The vote took place at a hotel in Manhattan on Thursday and the team owners unanimously decided to replace the existing 10-year labour document that expires in March 2021. The new document was circulated to players on Thursday and quickly leaked on social media.
It is now up for the players to decide whether they want to vote for it. If they back the agreement, several of its proposed measures will be implemented in time for the new season, which begins in September.
It includes significant concessions on marijuana use. A new window for cannabis testing would be narrowed to just two weeks in July, just before the start of training camps.
Right now the testing period begins on April 20 – cue 4/20 jokes – and runs through to early August. Tests are random, meaning players must stay clean of cannabis for the vast majority of the offseason.
The new proposed rules would allow players to use cannabis to treat aches and pains for the majority of the year. It falls short of completely lifting the ban, but suggests a significantly reduced effort to hunt down cannabis users.
Under the terms of the new CBA, players would no longer face possible suspensions for testing positive. The threshold for positive tests would also be increased from 35 nanograms to 150.
The NFL therefore plans to reduce efforts to identify cannabis users and then be a lot more lenient on anyone that fails a test.
It mirrors a trend for increasingly liberal attitudes to marijuana across the country.
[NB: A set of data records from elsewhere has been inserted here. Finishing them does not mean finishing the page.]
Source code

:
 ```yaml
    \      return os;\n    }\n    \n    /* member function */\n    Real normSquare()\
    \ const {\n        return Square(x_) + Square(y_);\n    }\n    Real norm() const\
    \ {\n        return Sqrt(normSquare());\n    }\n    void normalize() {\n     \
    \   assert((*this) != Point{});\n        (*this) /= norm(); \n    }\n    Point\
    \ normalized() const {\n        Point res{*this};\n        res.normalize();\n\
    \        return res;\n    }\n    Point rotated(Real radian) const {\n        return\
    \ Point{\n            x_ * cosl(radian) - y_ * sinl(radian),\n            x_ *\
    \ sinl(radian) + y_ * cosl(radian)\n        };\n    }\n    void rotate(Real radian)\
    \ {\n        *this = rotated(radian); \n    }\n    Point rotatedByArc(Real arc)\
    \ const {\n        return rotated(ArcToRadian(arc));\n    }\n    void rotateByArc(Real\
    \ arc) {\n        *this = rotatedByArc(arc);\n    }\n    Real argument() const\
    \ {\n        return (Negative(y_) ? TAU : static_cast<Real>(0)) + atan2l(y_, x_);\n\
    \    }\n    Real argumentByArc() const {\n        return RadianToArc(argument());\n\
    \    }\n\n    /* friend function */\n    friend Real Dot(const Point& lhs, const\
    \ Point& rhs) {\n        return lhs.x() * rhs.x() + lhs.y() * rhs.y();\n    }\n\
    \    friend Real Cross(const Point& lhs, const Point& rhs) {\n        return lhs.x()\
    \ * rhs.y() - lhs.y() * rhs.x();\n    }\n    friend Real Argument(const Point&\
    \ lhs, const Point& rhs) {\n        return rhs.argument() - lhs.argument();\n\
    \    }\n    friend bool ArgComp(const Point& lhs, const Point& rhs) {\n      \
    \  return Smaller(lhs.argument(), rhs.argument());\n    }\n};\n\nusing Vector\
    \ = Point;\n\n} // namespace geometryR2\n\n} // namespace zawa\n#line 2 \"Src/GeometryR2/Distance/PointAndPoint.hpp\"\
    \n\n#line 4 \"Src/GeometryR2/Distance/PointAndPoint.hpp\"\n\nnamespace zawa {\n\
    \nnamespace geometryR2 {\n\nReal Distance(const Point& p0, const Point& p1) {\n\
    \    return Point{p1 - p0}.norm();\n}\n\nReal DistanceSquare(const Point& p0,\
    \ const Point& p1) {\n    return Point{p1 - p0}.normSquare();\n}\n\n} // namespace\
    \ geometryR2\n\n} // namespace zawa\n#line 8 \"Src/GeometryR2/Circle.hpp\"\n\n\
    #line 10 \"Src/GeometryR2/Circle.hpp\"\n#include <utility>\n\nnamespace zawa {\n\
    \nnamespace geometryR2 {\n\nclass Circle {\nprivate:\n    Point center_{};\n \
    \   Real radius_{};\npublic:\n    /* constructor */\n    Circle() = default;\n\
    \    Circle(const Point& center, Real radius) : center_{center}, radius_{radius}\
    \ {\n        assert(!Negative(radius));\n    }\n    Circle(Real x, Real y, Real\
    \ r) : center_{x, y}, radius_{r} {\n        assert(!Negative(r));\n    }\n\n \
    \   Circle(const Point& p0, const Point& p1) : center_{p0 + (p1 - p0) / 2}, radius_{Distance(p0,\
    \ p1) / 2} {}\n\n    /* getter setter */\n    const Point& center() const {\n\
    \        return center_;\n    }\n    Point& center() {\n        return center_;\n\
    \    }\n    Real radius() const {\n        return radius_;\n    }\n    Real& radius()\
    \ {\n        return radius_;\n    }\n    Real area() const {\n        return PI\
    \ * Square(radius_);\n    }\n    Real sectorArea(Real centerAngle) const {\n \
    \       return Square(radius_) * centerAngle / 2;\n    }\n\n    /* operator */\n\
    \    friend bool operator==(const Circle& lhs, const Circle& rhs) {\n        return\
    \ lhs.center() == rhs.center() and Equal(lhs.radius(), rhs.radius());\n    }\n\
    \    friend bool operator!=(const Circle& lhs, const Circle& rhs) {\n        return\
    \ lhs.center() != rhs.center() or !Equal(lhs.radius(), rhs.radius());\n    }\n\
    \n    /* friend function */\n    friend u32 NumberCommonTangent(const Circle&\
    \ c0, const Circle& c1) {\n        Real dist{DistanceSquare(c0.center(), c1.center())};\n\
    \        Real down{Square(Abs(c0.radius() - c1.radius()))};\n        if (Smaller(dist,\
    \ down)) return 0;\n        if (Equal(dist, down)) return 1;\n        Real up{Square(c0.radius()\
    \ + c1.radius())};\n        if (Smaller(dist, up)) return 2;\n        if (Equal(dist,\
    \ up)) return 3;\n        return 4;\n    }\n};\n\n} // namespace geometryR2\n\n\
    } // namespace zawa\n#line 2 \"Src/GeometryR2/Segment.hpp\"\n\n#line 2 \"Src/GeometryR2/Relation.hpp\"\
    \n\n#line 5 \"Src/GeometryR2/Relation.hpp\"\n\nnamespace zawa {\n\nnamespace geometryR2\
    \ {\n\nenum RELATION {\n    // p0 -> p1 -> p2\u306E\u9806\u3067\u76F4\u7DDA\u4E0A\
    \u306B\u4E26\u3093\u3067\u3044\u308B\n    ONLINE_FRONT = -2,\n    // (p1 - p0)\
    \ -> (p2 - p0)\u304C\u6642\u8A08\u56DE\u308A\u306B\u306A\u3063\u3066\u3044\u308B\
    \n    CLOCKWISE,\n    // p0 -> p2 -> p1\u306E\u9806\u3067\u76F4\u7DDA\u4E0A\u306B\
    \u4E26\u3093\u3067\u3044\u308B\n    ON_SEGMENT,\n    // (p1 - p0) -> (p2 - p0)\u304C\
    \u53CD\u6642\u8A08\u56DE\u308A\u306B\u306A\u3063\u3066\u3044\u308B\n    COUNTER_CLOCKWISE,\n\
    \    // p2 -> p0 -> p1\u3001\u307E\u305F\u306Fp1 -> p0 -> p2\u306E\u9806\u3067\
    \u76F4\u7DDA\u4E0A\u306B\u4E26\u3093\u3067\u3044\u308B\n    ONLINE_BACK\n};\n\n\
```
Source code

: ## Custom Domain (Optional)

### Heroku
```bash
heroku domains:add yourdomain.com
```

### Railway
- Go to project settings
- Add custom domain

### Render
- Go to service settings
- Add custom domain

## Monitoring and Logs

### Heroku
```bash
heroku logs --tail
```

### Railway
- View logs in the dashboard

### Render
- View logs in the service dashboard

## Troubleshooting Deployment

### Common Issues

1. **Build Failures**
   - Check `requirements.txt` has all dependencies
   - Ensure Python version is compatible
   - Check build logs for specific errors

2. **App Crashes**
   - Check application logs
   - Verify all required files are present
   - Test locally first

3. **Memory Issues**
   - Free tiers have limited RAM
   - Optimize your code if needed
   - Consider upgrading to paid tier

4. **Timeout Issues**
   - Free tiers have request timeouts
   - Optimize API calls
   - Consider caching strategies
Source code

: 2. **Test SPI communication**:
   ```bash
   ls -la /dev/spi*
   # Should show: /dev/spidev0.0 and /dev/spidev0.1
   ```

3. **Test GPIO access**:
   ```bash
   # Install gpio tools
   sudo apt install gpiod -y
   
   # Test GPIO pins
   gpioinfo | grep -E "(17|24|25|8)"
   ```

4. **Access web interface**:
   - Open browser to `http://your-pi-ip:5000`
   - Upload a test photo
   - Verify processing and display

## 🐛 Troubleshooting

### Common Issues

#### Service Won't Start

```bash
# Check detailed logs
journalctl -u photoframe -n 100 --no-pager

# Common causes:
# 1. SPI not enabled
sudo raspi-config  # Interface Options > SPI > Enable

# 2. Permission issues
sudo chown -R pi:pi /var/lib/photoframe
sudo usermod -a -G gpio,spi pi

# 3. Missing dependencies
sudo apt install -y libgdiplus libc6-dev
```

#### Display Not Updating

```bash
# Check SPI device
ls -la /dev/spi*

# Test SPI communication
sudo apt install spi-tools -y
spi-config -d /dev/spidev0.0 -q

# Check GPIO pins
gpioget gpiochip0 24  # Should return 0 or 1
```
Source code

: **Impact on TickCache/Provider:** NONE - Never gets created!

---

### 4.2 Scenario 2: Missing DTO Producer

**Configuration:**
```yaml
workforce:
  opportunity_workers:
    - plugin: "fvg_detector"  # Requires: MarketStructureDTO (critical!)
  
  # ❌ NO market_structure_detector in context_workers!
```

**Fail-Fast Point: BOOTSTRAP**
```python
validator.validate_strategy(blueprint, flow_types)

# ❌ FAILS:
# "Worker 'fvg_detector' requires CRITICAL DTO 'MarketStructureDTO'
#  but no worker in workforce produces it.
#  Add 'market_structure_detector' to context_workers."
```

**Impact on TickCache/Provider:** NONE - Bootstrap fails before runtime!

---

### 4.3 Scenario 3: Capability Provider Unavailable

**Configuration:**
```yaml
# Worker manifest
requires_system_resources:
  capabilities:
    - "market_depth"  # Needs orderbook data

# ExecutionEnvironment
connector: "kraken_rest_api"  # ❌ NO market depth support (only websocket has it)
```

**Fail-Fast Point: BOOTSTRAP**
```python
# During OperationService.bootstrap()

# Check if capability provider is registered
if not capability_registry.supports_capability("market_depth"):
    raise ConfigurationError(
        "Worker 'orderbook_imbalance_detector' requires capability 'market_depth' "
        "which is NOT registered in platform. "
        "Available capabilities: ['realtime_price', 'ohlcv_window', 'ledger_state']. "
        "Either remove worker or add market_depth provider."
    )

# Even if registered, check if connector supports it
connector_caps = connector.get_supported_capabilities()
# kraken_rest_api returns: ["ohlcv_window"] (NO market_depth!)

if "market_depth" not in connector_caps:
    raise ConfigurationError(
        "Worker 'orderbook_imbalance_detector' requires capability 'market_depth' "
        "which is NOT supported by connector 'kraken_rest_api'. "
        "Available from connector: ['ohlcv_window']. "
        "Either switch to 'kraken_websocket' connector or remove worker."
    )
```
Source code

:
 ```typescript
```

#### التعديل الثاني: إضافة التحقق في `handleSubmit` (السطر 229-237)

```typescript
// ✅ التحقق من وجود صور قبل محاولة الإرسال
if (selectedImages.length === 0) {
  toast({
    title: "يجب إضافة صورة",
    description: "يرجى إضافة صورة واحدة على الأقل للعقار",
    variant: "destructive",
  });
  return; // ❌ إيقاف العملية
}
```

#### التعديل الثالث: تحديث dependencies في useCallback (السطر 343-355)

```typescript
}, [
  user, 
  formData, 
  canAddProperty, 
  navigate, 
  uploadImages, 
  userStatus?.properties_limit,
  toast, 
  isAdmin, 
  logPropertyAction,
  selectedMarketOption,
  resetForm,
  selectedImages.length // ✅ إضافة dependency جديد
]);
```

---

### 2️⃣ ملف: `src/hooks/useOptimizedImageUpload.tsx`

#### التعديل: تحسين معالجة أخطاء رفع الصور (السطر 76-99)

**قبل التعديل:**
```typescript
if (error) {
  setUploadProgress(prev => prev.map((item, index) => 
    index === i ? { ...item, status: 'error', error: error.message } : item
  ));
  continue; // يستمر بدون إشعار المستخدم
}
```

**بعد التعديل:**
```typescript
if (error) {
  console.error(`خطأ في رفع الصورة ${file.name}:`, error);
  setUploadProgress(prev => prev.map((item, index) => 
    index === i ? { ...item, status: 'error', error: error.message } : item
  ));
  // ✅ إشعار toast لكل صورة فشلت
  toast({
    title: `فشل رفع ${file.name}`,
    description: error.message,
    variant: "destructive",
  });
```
Medical marijuana is legal in 31 states, recreational marijuana is legal in 11 states and many more have either decriminalized cannabis use or are in the process of doing so. The federal government is under pressure to follow suit, and all candidates for the Democrat nomination have pledged to do so.
Major League Baseball announced in December that it would remove marijuana from its prohibited substance list for all minor league players, having previously stopped testing players on each team’s 40-man roster. The NHL also has relaxed cannabis policies and NBA policy is evolving in a more liberal direction too.